Property
How Much Rent Is Too Much? The 30% Rule in Practice
A decades-old financial benchmark says Tehranis should spend no more than 30% of their income on rent — but for millions in the capital, that number was crossed long ago.
4 min read
Property
A decades-old financial benchmark says Tehranis should spend no more than 30% of their income on rent — but for millions in the capital, that number was crossed long ago.
4 min read

Renters in Tehran are now spending, on average, between 55% and 65% of their monthly household income on rent, according to data compiled by the Iran Real Estate Consultants Union in June 2026. That is more than double the threshold that housing economists have long treated as the outer edge of affordability — the rule that says no household should commit more than 30% of gross income to housing costs.

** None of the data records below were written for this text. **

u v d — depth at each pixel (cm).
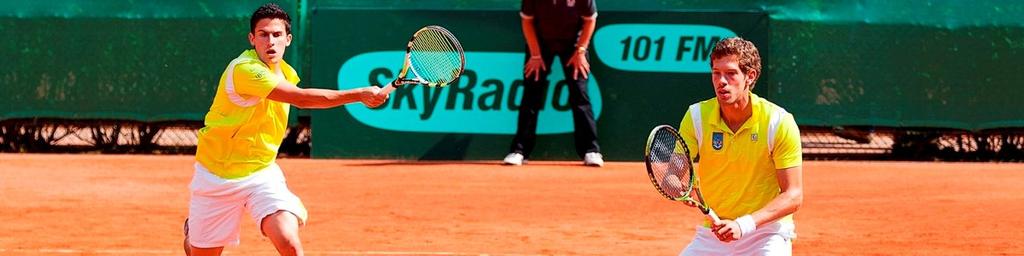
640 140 3656
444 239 2302
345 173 3300
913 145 3778
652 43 3644
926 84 3712
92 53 3775
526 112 3534
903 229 2420
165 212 2625
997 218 2548
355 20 3666
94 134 3859
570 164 3566
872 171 3416
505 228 2433
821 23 3678
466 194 2908
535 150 3659
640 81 3650
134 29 3759
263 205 1484
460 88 3675
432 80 1659
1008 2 3694
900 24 3691
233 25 3734
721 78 1290
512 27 3656
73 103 3791
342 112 3700
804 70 3681
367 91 1461
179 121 3781
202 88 3753
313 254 2138
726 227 1270
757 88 3653
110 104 3781
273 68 1504
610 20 3644
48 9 3775
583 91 3494
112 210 2642
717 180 1357
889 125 3712
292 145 3828
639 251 2183
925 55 3700
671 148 1308
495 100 3669
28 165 3431
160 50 3759
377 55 3662
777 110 1325
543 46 3491
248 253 2133
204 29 3747
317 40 3666
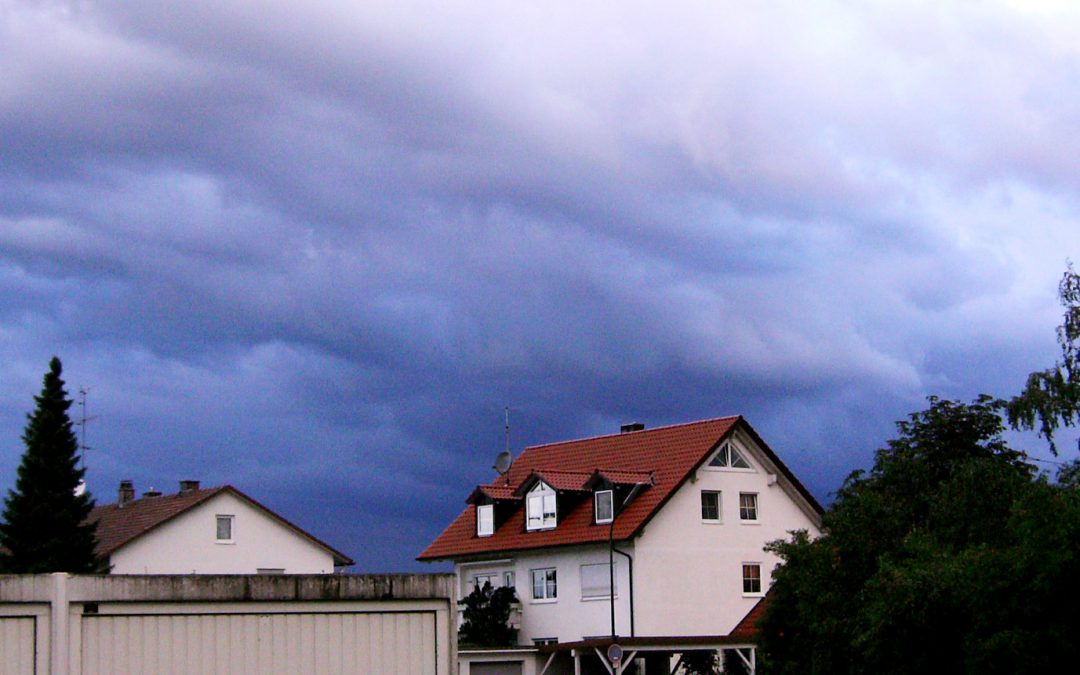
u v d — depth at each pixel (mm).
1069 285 35031
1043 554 22172
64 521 63375
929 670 24859
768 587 56969
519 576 58094
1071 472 26125
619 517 54719
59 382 65188
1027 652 21891
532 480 58094
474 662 50531
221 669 14875
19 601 14039
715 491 56562
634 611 53219
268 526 68875
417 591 15930
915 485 35188
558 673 52625
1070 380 34500
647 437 59625
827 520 31453
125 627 14492
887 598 25109
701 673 51281
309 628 15383
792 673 30031
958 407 37656
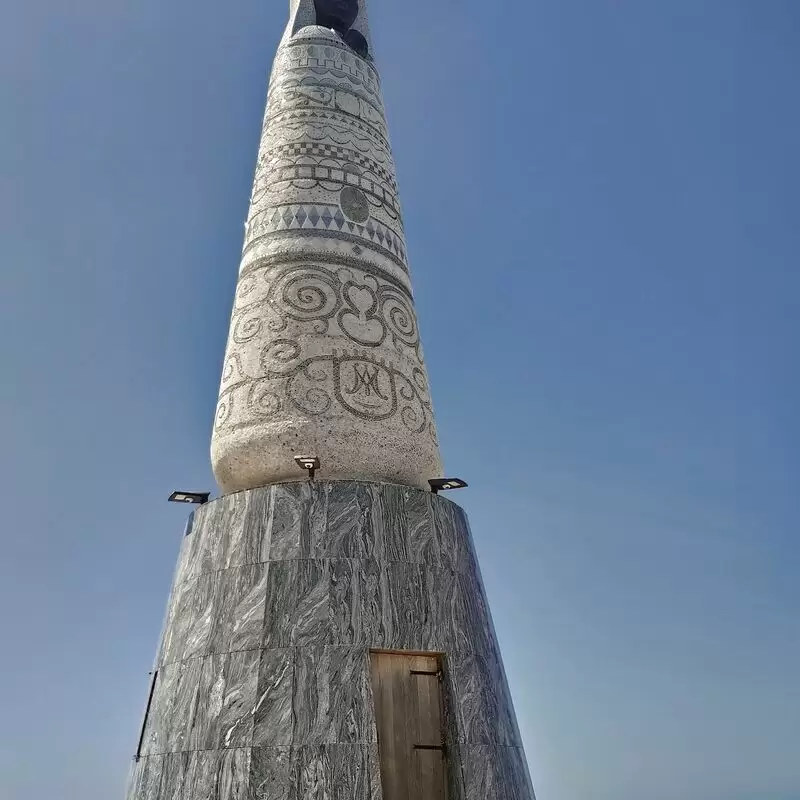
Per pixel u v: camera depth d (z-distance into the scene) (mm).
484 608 9992
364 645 8586
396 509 9586
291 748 7871
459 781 8406
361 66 13789
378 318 11273
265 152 12797
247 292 11484
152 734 8844
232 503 9664
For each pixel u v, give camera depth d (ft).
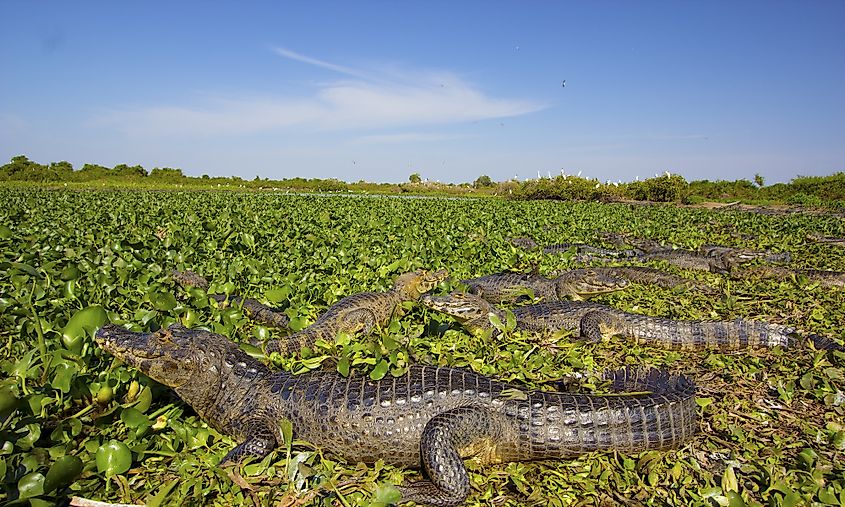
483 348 20.95
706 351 23.31
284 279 27.43
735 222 76.54
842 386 19.21
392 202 102.12
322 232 47.57
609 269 38.32
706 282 37.65
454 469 13.10
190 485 12.29
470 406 14.17
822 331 25.80
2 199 79.61
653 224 73.67
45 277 23.58
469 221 67.51
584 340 23.59
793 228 68.28
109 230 43.86
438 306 21.84
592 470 13.87
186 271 28.91
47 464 11.82
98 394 14.39
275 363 17.43
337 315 21.99
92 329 16.07
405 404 14.06
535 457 14.33
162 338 14.29
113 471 12.28
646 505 12.95
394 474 13.62
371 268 33.14
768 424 17.01
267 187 204.23
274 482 12.93
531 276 32.65
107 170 210.79
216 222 48.55
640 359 22.21
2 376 15.39
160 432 14.55
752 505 12.59
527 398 14.66
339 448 13.98
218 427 14.98
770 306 30.68
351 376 14.94
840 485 13.48
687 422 15.17
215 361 14.87
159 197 98.27
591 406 14.53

The timing matters. The city is absorbing the uncertainty of a political transition following the death of Ayatollah Khamenei, whose funeral drew enormous crowds in Tehran this week. Political transitions in Iran have historically frozen or distorted property markets for months at a time, and analysts watching the rental sector say landlords are already hedging — holding units off the market or demanding longer lease terms as a hedge against currency volatility. For renters already stretched past any reasonable limit, that squeeze is arriving at the worst possible moment.
The rule itself is straightforward. A household earning 50 million tomans a month — roughly the declared median income for a dual-earner family in Tehran according to the Statistical Centre of Iran's spring 2026 survey — should pay no more than 15 million tomans in monthly rent to stay within the threshold. In Ekbatan, the large residential complex in western Tehran that has historically been considered middle-class affordable, a standard 80-square-metre apartment now lists at between 22 million and 28 million tomans per month. In Narmak, in the east of the city, prices have climbed to 18 million tomans for comparable square footage. Neither neighbourhood is anywhere near the leafy streets of Zafaraniyeh or Elahiyeh in the north, where monthly rents on mid-tier units routinely exceed 60 million tomans.
The Iran Real Estate Consultants Union, which maintains offices on Vali-e-Asr Avenue and tracks transaction data across all 22 Tehran municipal districts, reported that the average rent per square metre in the city hit 280,000 tomans in May 2026 — a 34% year-on-year increase. That is not a one-month spike. Rents have risen faster than wages every single year since 2019. The purchasing power gap has simply widened too fast for the 30% rule to function as anything other than an aspirational target for the majority of the capital's estimated 5.5 million renter households.
The logical counterargument is that renters who find monthly costs unsustainable should consider buying. The numbers do not support that escape route. A 70-square-metre apartment in Shahrak-e-Gharb, a mid-northern district popular with young professionals, is currently priced at approximately 12 billion tomans. A conventional mortgage through Bank Maskan, the state-owned housing bank, covers a maximum of 1.5 billion tomans over 20 years. The gap between what the bank will lend and what the market demands is not a gap — it is a chasm. First-time buyers without substantial family capital are effectively locked out.
The government's Nehzat-e-Melli Maskan programme, the national affordable housing scheme that broke ground on hundreds of thousands of units across Iran from 2021 onward, was supposed to ease this pressure. Deliveries in Tehran have been slower than promised. The Tehran Municipality confirmed in April 2026 that fewer than 12,000 units within city boundaries had been handed over to applicants since the programme launched, against an original target of 100,000 for the capital.
For renters navigating this market right now, housing advisers at the Tehran Consumer Protection Association recommend several practical steps: negotiate lease renewals at least three months before expiry, request written rent-increase caps tied to official Central Bank of Iran inflation figures, and document all verbal promises from landlords before signing. Households earning below 30 million tomans a month may qualify for a rental subsidy through Tehran Municipality's Komak-e-Ejare scheme — a programme that has been underfunded but not cancelled, and applications for the second half of 1405 open on 15 July. The 30% rule may be out of reach for most Tehranis. Knowing exactly how far out of reach, and why, is the first step to demanding something better.